[Written task]:
Format the records as a Markdown table with columns n and Line. Start at the first line, end with the line containing "Так що не треба зарано списувати артилерію", include both, and leave out blank lines.

###

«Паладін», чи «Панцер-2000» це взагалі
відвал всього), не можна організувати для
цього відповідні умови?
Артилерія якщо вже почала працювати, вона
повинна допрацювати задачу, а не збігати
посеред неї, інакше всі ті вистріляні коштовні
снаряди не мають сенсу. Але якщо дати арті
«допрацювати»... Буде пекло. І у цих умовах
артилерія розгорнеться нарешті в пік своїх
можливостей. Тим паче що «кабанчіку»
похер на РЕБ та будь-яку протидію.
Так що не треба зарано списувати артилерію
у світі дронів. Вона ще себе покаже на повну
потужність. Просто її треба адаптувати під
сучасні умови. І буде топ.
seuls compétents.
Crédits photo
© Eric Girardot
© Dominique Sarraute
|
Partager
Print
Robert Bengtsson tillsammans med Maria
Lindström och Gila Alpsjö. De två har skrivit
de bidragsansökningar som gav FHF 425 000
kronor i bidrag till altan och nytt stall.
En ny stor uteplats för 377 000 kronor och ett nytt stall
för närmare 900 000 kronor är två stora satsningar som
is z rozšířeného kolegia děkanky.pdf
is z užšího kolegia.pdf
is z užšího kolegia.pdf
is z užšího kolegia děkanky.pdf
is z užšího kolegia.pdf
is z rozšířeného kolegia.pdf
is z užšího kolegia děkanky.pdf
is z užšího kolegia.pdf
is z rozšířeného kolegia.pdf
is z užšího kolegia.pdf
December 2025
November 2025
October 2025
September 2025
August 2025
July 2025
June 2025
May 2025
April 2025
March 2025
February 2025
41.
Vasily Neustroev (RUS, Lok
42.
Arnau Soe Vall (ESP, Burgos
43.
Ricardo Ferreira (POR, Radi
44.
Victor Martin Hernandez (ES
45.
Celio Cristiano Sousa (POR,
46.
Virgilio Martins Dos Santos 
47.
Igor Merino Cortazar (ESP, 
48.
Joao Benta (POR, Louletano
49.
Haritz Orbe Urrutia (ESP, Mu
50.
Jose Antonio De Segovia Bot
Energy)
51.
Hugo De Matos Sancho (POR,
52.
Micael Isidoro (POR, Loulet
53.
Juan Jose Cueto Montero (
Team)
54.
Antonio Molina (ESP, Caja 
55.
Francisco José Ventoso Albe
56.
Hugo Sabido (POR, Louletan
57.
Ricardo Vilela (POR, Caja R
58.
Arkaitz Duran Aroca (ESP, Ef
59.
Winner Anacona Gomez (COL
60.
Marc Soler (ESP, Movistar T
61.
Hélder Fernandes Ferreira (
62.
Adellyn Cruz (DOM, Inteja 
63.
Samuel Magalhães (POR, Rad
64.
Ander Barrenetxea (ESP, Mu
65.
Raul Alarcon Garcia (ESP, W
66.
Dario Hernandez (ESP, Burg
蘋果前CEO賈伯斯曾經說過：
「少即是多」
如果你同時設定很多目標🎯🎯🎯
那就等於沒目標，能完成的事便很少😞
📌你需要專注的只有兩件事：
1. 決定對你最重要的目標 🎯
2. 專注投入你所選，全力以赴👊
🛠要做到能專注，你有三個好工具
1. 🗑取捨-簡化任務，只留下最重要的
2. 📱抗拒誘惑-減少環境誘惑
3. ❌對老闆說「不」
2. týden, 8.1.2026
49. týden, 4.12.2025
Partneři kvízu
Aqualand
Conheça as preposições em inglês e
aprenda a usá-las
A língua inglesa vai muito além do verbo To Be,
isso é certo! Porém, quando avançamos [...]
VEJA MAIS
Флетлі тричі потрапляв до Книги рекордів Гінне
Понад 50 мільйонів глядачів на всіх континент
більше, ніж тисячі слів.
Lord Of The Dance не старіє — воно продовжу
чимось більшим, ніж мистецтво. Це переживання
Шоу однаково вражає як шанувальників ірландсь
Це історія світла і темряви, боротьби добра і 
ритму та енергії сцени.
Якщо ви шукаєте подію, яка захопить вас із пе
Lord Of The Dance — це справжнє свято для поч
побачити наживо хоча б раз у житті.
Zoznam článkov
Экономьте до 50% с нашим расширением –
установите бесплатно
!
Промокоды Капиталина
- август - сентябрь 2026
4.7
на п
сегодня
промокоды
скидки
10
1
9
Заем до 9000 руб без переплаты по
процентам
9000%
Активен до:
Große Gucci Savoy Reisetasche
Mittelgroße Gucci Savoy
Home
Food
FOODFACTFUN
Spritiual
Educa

###

[Solution for this exercise]:
| n | Line |
|---|---|
| 1 | «Паладін», чи «Панцер-2000» це взагалі |
| 2 | відвал всього), не можна організувати для |
| 3 | цього відповідні умови? |
| 4 | Артилерія якщо вже почала працювати, вона |
| 5 | повинна допрацювати задачу, а не збігати |
| 6 | посеред неї, інакше всі ті вистріляні коштовні |
| 7 | снаряди не мають сенсу. Але якщо дати арті |
| 8 | «допрацювати»... Буде пекло. І у цих умовах |
| 9 | артилерія розгорнеться нарешті в пік своїх |
| 10 | можливостей. Тим паче що «кабанчіку» |
| 11 | похер на РЕБ та будь-яку протидію. |
| 12 | Так що не треба зарано списувати артилерію |